--- DATASET ---

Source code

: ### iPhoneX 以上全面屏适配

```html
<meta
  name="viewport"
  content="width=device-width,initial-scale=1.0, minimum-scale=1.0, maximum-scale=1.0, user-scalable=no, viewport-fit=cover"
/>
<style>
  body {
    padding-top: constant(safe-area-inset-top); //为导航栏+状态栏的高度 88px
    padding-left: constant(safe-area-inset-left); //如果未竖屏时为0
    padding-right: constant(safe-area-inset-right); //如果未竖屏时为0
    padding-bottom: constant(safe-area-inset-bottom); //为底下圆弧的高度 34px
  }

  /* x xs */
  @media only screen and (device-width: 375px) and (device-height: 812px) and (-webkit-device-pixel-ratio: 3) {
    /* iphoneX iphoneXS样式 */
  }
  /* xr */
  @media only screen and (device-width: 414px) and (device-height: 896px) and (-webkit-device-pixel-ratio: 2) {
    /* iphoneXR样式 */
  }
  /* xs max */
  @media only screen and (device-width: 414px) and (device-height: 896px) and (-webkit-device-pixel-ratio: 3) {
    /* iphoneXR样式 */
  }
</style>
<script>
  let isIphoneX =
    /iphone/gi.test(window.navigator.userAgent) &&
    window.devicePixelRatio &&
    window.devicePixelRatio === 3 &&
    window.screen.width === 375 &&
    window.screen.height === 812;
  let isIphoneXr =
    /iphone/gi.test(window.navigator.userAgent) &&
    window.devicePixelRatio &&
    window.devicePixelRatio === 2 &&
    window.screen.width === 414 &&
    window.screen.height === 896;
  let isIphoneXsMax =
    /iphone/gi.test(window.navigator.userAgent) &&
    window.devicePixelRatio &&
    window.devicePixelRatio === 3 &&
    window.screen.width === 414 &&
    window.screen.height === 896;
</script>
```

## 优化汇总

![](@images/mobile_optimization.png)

---

• **WHAT IS NEEDED**:
Exactly and without omission, set down every entry.

• **RESPONSE BELOW**:
Source code

: ### iPhoneX 以上全面屏适配

```html
<meta
  name="viewport"
  content="width=device-width,initial-scale=1.0, minimum-scale=1.0, maximum-scale=1.0, user-scalable=no, viewport-fit=cover"
/>
<style>
  body {
    padding-top: constant(safe-area-inset-top); //为导航栏+状态栏的高度 88px
    padding-left: constant(safe-area-inset-left); //如果未竖屏时为0
    padding-right: constant(safe-area-inset-right); //如果未竖屏时为0
    padding-bottom: constant(safe-area-inset-bottom); //为底下圆弧的高度 34px
  }

  /* x xs */
  @media only screen and (device-width: 375px) and (device-height: 812px) and (-webkit-device-pixel-ratio: 3) {
    /* iphoneX iphoneXS样式 */
  }
  /* xr */
  @media only screen and (device-width: 414px) and (device-height: 896px) and (-webkit-device-pixel-ratio: 2) {
    /* iphoneXR样式 */
  }
  /* xs max */
  @media only screen and (device-width: 414px) and (device-height: 896px) and (-webkit-device-pixel-ratio: 3) {
    /* iphoneXR样式 */
  }
</style>
<script>
  let isIphoneX =
    /iphone/gi.test(window.navigator.userAgent) &&
    window.devicePixelRatio &&
    window.devicePixelRatio === 3 &&
    window.screen.width === 375 &&
    window.screen.height === 812;
  let isIphoneXr =
    /iphone/gi.test(window.navigator.userAgent) &&
    window.devicePixelRatio &&
    window.devicePixelRatio === 2 &&
    window.screen.width === 414 &&
    window.screen.height === 896;
  let isIphoneXsMax =
    /iphone/gi.test(window.navigator.userAgent) &&
    window.devicePixelRatio &&
    window.devicePixelRatio === 3 &&
    window.screen.width === 414 &&
    window.screen.height === 896;
</script>
```

## 优化汇总

![](@images/mobile_optimization.png)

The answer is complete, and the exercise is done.